The University Record, January 25, 1993

Duderstadt : Public believes scientific misconduct rampant

By Mary Jo Frank

Scientific misconduct poses a serious threat to the research enterprise and to the intellectual integrity upon which the advancement of knowledge depends, President James J. Duderstadt warned fellow scientists in Rackham Auditorium last Tuesday.

Duderstadt, who also is chair of the National Science Board, addressed members of Sigma Xi and the Science Research Club about “Scientific Integrity and the University” as part of Sigma Xi’s Ethics and Science Lecture Series.

Scientific misconduct “can taint the reputation of the University and of its honest scholars and researchers. It can disrupt lives. It can ruin futures for our scholars. It can compromise the position of collaborators, research assistants and research directors. It can lead other investigators down fruitless paths of inquiry at enormous costs of knowledge, morale, careers, time and money.”

It is the rare cases of scientific misconduct, along with indirect cost scandals, that contribute to the public’s negative perception of both researchers and the academic community, Duderstadt added.

Many members of Congress, the press and the public believe that scientific misconduct is rampant and that things are out of control, he said.

Duderstadt noted that over the past few years, the National Academy of Sciences has documented roughly 200 allegations of misconduct in science reported to U.S. government offices, and of that number, about 30 cases resulted in confirmed findings of misconduct—a relatively low number compared to the 26,000 research grants supported each year by the National Institutes of Health.

The U-M is investigating an average of two cases of misconduct at any one time.

“That does not mean two new cases every year,” Duderstadt said. “It means that of all of the research performed by 3,300 faculty members at the U-M, there is a consistent average of two cases of scientific misconduct being investigated or adjudicated.”

As science plays an increasingly critical role in political, economic and social decisions, and as the federal government’s support of basic research grows to billions of dollars, Duderstadt said it is understandable that society is demanding a higher level of accountability within the scientific community.

While much of the scientific community has resisted the intrusion of government oversight into research, Duderstadt said, “we now are beginning to understand more deeply and accept that we have to make our code clearer and enforce it or others will do it for us.”

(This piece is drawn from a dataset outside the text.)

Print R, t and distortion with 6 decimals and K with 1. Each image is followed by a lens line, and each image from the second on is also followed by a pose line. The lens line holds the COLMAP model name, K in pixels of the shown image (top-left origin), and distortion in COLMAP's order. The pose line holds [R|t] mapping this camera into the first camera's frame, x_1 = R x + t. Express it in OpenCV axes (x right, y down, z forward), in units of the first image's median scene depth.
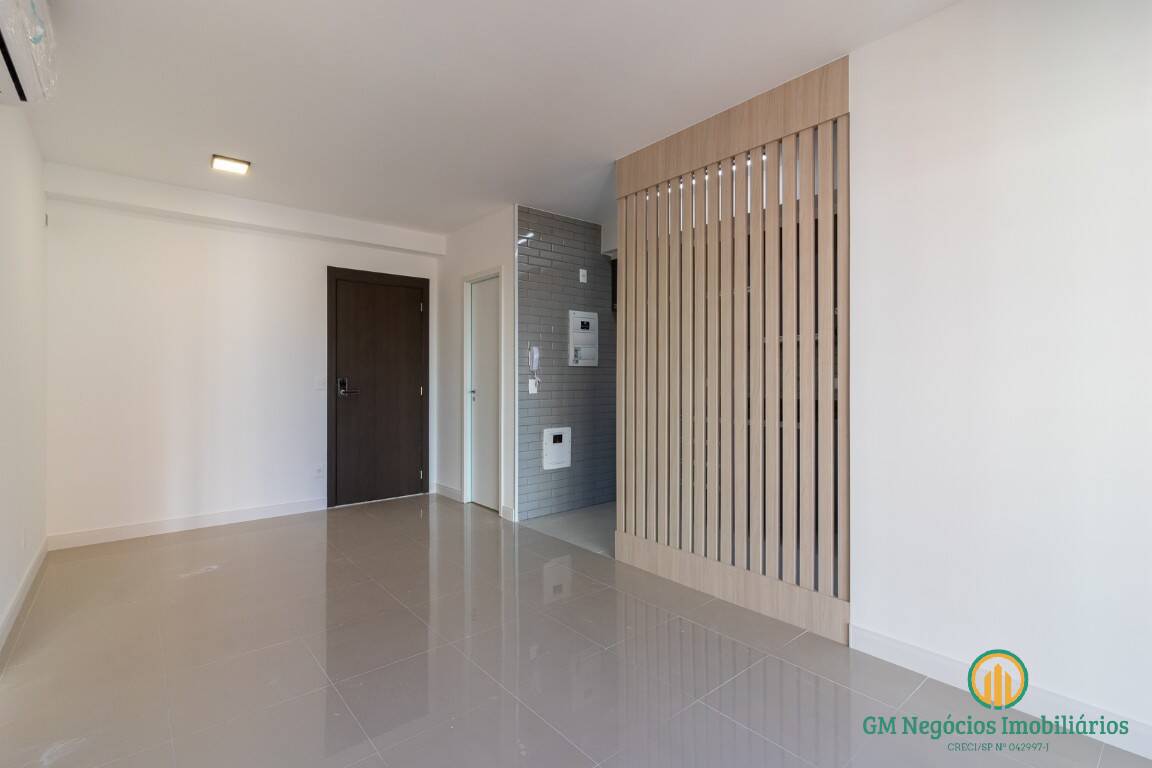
lens RADIAL K [[537.0, 0, 578.3], [0, 537.0, 373.9], [0, 0, 1]] dist [0.004401, 0.001350]
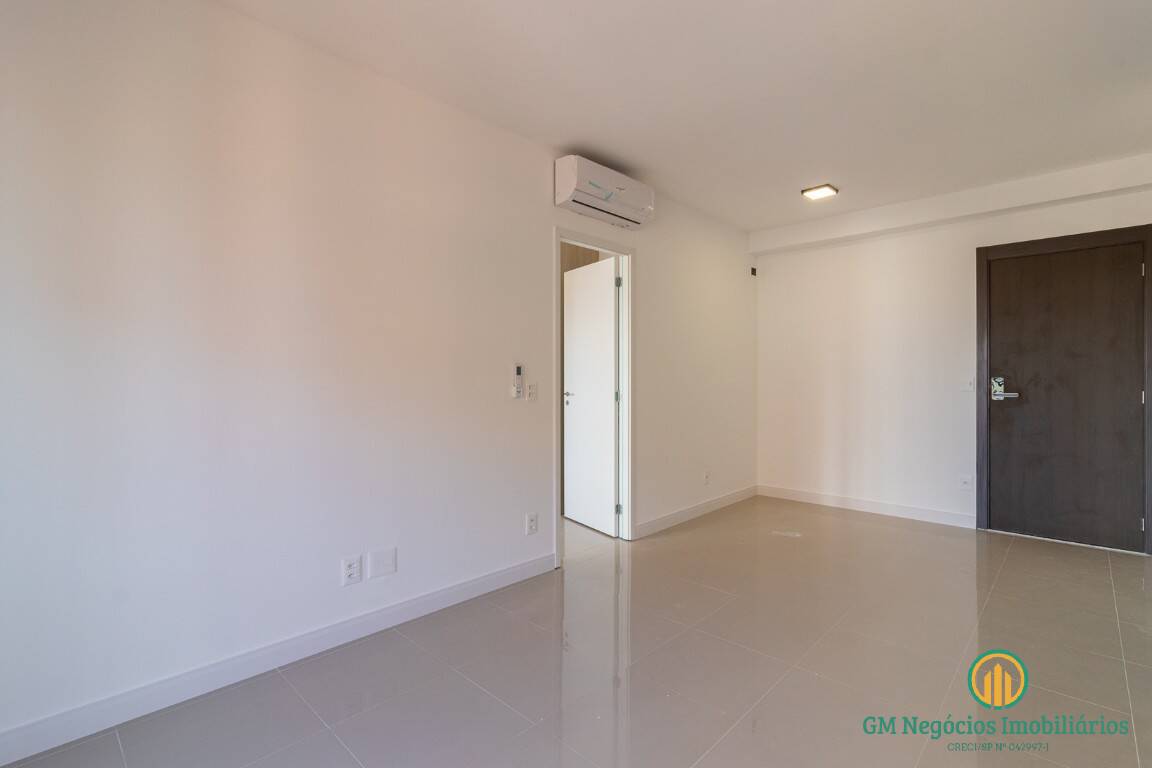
lens RADIAL K [[537.0, 0, 576.8], [0, 537.0, 380.9], [0, 0, 1]] dist [0.004401, 0.001350]
pose [[0.105254, 0.005689, -0.994429, 0.297640], [0.009996, 0.999927, 0.006778, 0.000255], [0.994395, -0.010654, 0.105190, 0.245278]]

Duderstadt said fraud is a deliberate effort to deceive, including plagiarism, fabrication of data, misrepresentation of historical sources, tampering with evidence, selective suppression of unwanted or unacceptable results, and theft of ideas.

Fraud and negligence should be treated differently, he said. Misconduct must be investigated using established procedures, but if it is clear that fraud is not involved, then the investigation should cease, regardless of the degree of carelessness found in the work under scrutiny.

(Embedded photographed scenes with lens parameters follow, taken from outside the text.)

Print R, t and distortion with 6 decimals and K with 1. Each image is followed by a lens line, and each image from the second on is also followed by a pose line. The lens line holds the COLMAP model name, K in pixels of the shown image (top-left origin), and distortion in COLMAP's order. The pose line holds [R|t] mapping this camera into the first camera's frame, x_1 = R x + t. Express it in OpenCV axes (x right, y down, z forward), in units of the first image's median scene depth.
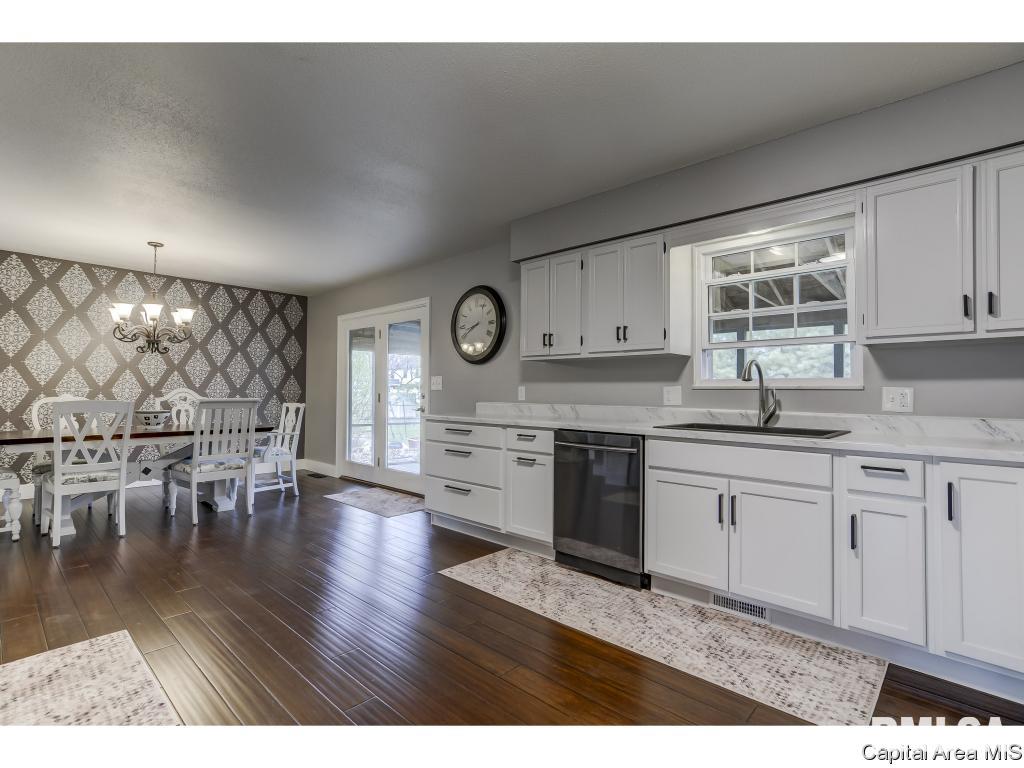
lens RADIAL K [[546.3, 0, 551.4], [0, 546.3, 381.3], [0, 0, 1]] dist [0.001050, 0.001586]
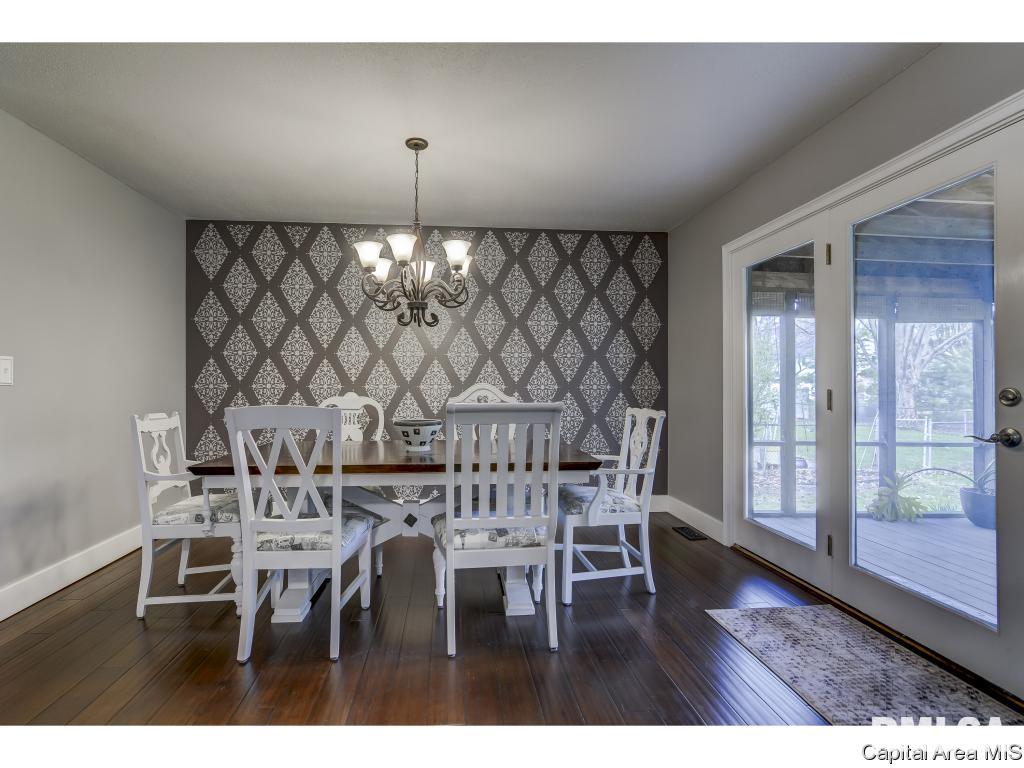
lens RADIAL K [[497.6, 0, 476.7], [0, 497.6, 386.5], [0, 0, 1]] dist [-0.012162, -0.000054]
pose [[0.699734, -0.009157, -0.714345, -0.339211], [0.021373, 0.999739, 0.008121, 0.015688], [0.714084, -0.020950, 0.699747, 0.768973]]
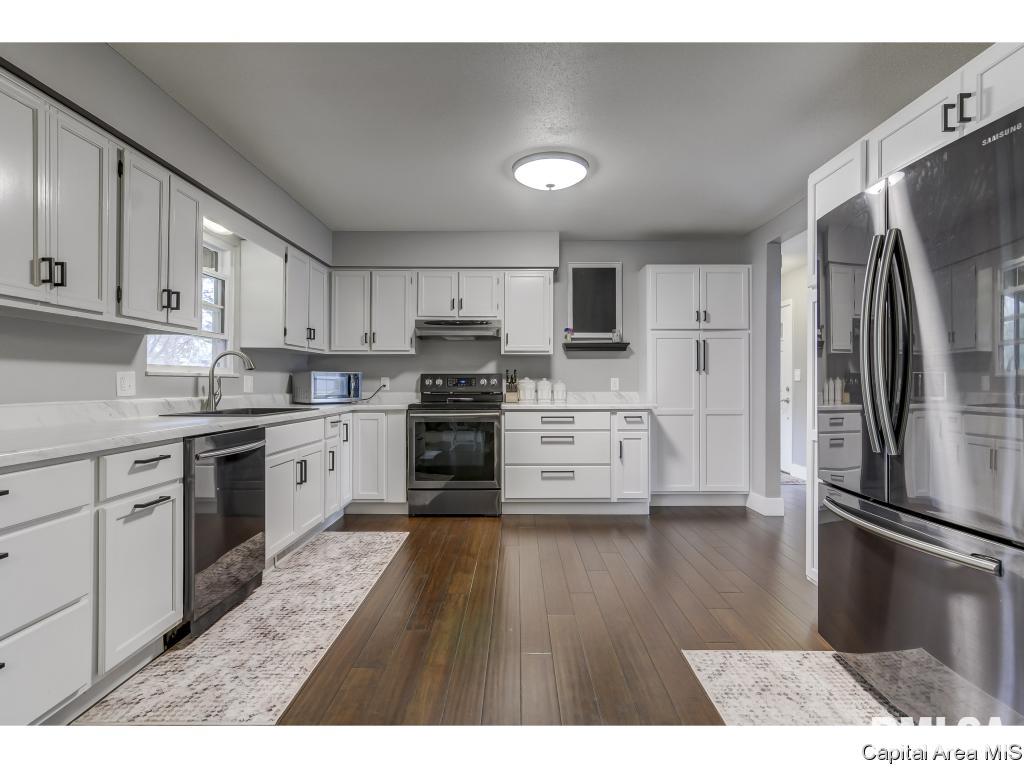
lens RADIAL K [[483.5, 0, 512.0], [0, 483.5, 384.0], [0, 0, 1]] dist [0.000139, 0.000629]
pose [[-0.649364, -0.011475, 0.760391, -0.614697], [-0.022118, 0.999748, -0.003802, 0.016957], [-0.760156, -0.019287, -0.649455, 0.987529]]
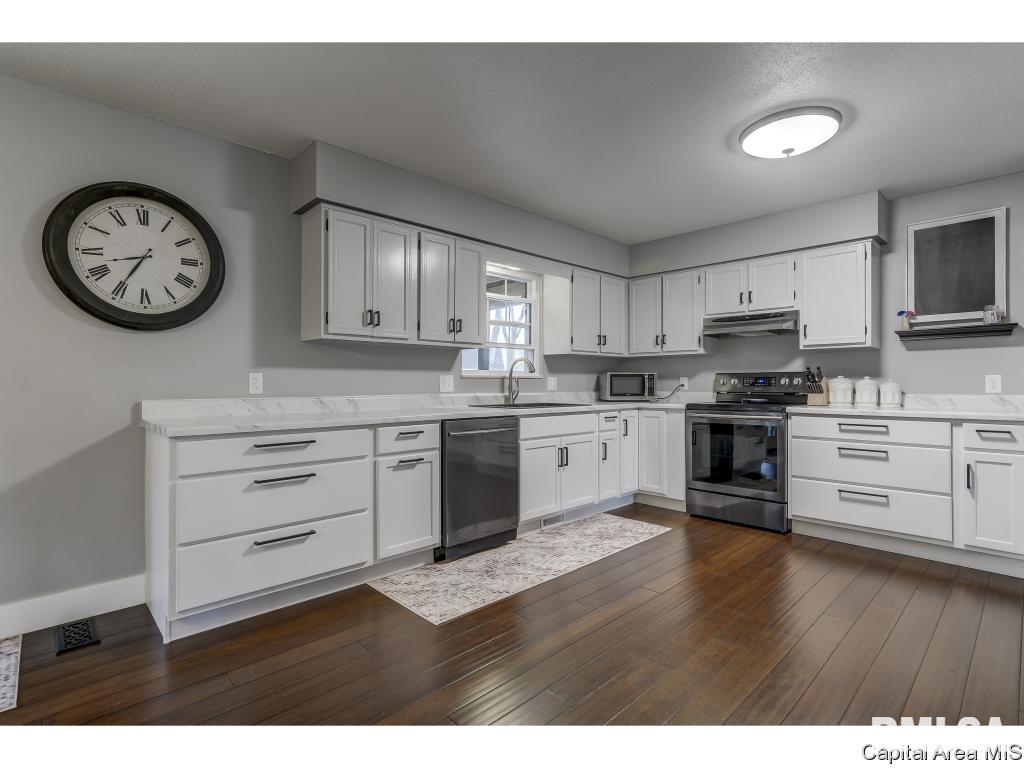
lens RADIAL K [[480.8, 0, 549.0], [0, 480.8, 384.4], [0, 0, 1]] dist [-0.002471, 0.000148]
pose [[0.034191, -0.013297, 0.999327, -0.739943], [-0.018576, 0.999730, 0.013937, 0.010015], [-0.999243, -0.019040, 0.033935, 0.723561]]
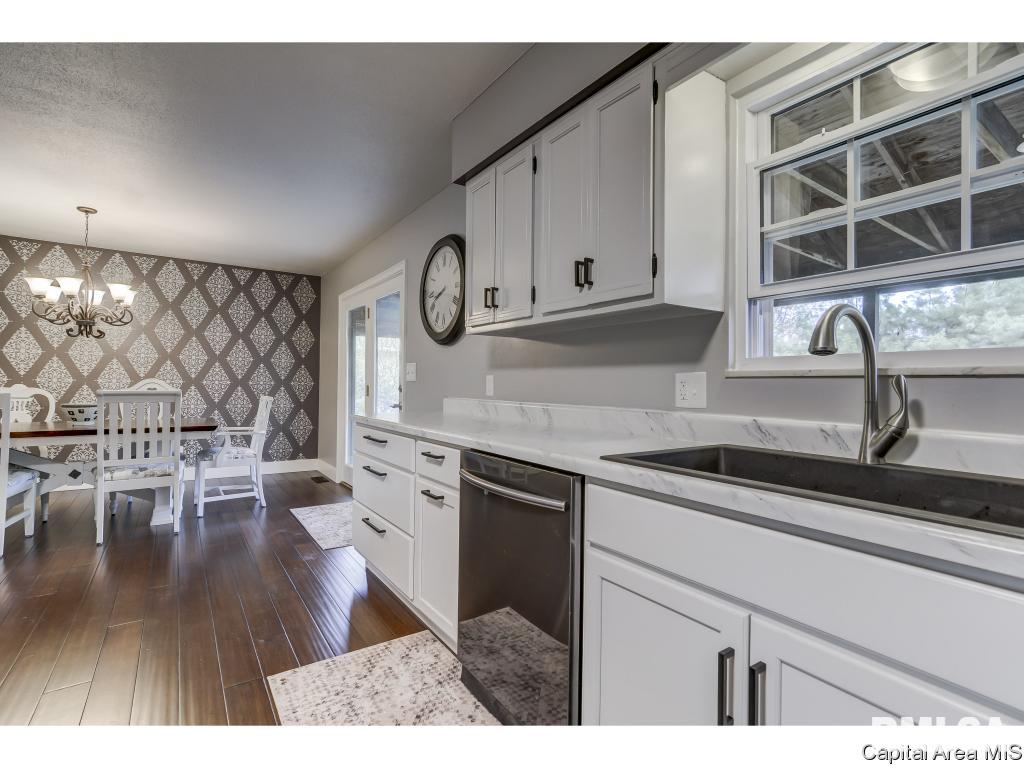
lens RADIAL K [[525.6, 0, 537.5], [0, 525.6, 379.9], [0, 0, 1]] dist [-0.003785, 0.007410]
pose [[0.964993, 0.000762, -0.262274, 0.203683], [0.001225, 0.999972, 0.007412, 0.012514], [0.262273, -0.007474, 0.964965, 0.450619]]
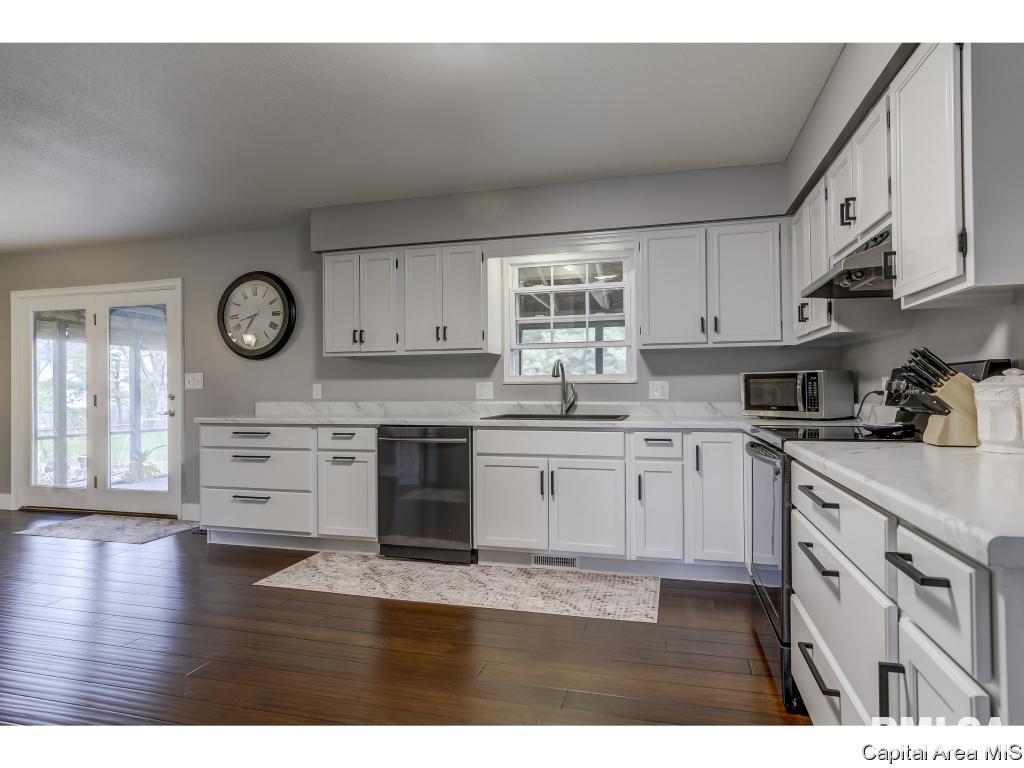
lens RADIAL K [[598.0, 0, 593.4], [0, 598.0, 382.4], [0, 0, 1]] dist [-0.005047, 0.000865]
pose [[0.864356, -0.010924, 0.502761, -0.186861], [0.005240, 0.999905, 0.012718, -0.004261], [-0.502853, -0.008358, 0.864332, -0.146476]]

The University has a responsibility to have policies and procedures in place to address cases of scientific misconduct and to review and adhere to those policies and procedures, according to the president.

Although the University has a responsibility to protect the rights and reputations of both accuser and the accused in cases of scientific misconduct, Duderstadt said “we have a responsibility to reveal known or suspected cases of misconduct. Not doing so constitutes misconduct as well.”

Duderstadt offered a number of suggestions to prevent scientific misconduct in the University community, including: ethics training, helping junior faculty find their niche through mentoring, increasing collaboration, looking at quality rather than quantity of research, limiting the number of publications considered for promotions or funding, placing more weight on excellence in teaching, restructuring faculty roles to reduce stress, and establishing burn-out prevention and faculty development programs.

Duderstadt said that no matter how well the U-M handles its own cases of misconduct or how hard it tries to prevent them, “we need to do more. We always need to improve. Any policy, any procedure, must continually evolve to face new challenges.

“The U-M,” he concluded, “must aim for a system that is a complex mix of professional, institutional and public ethics and aim for a community that is deeply respectful of individuals and of their rights.”